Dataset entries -
******************************
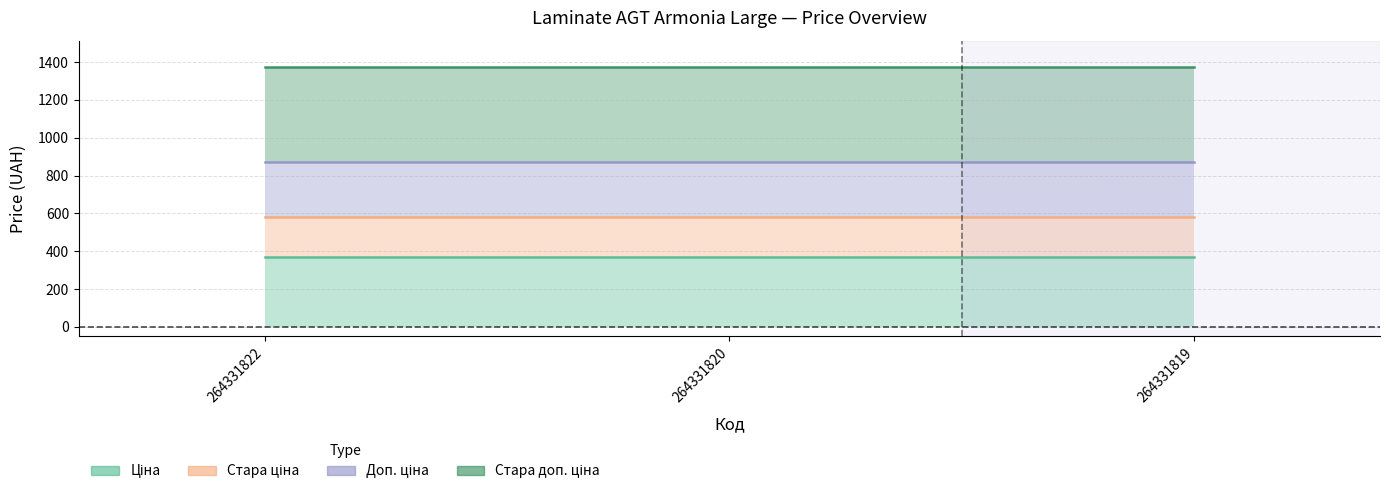

What is the lowest value of the Ціна series?

367.6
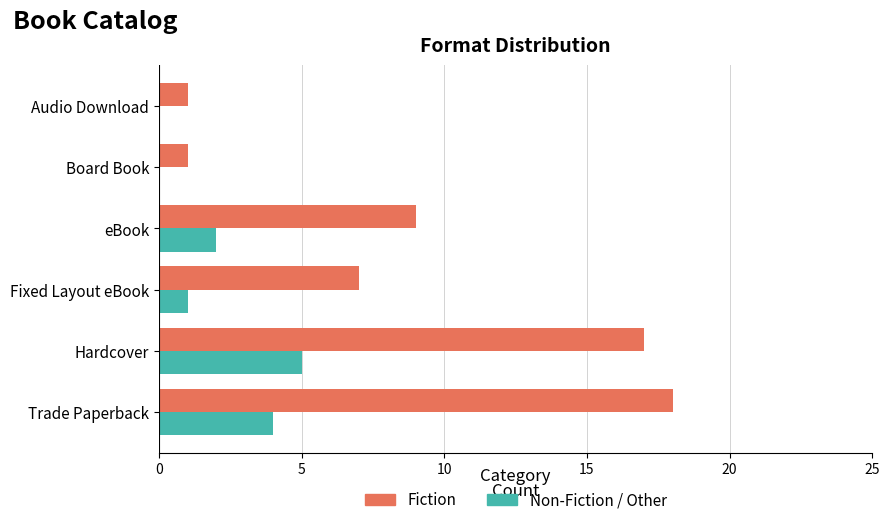

What is the sum of all Non-Fiction / Other values?

12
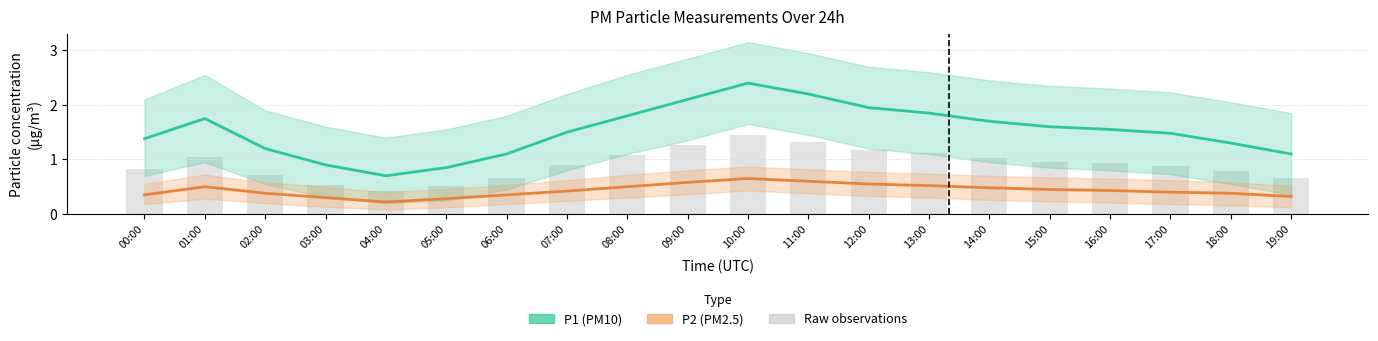

How many distinct data groups are displayed?

3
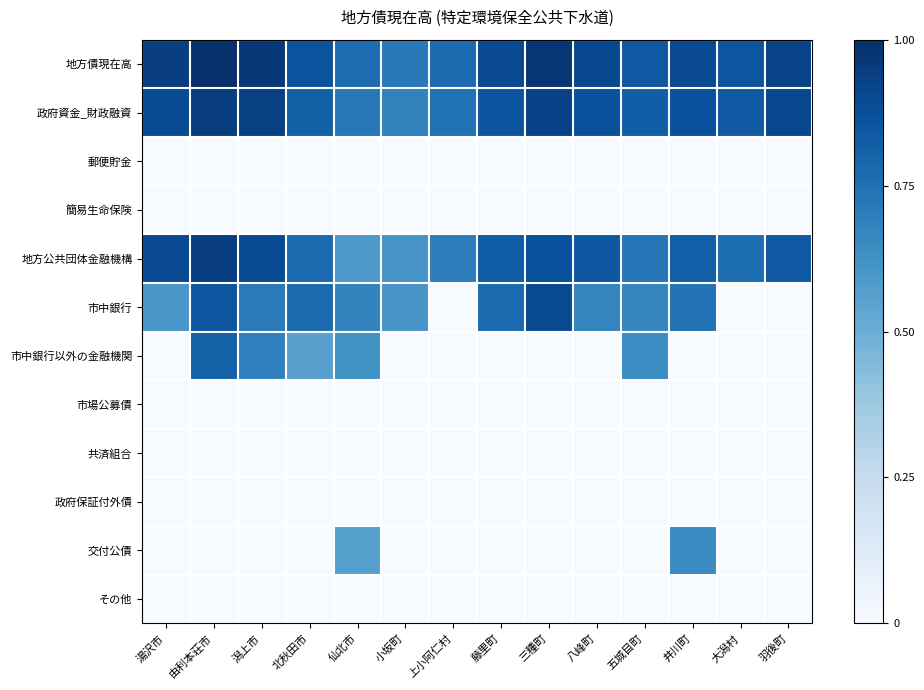

Which series changed the most between 井川町 and 大潟村?

市中銀行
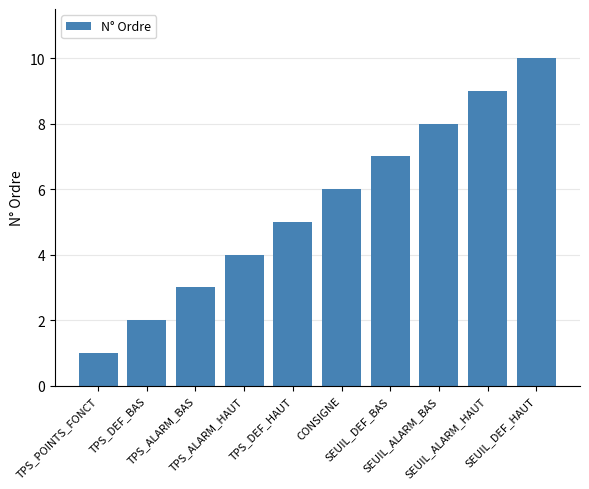

Which has a higher value, SEUIL_ALARM_BAS or TPS_DEF_HAUT?

SEUIL_ALARM_BAS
******************************
WORK ORDER -
Rewrite the listing with every occurrence of "series" changed to "line" and nothing else altered, omitting the pictures from your answer.

TASK RESULT -
What is the lowest value of the Ціна line?

367.6

What is the sum of all Non-Fiction / Other values?

12

How many distinct data groups are displayed?

3

Which line changed the most between 井川町 and 大潟村?

市中銀行

Which has a higher value, SEUIL_ALARM_BAS or TPS_DEF_HAUT?

SEUIL_ALARM_BAS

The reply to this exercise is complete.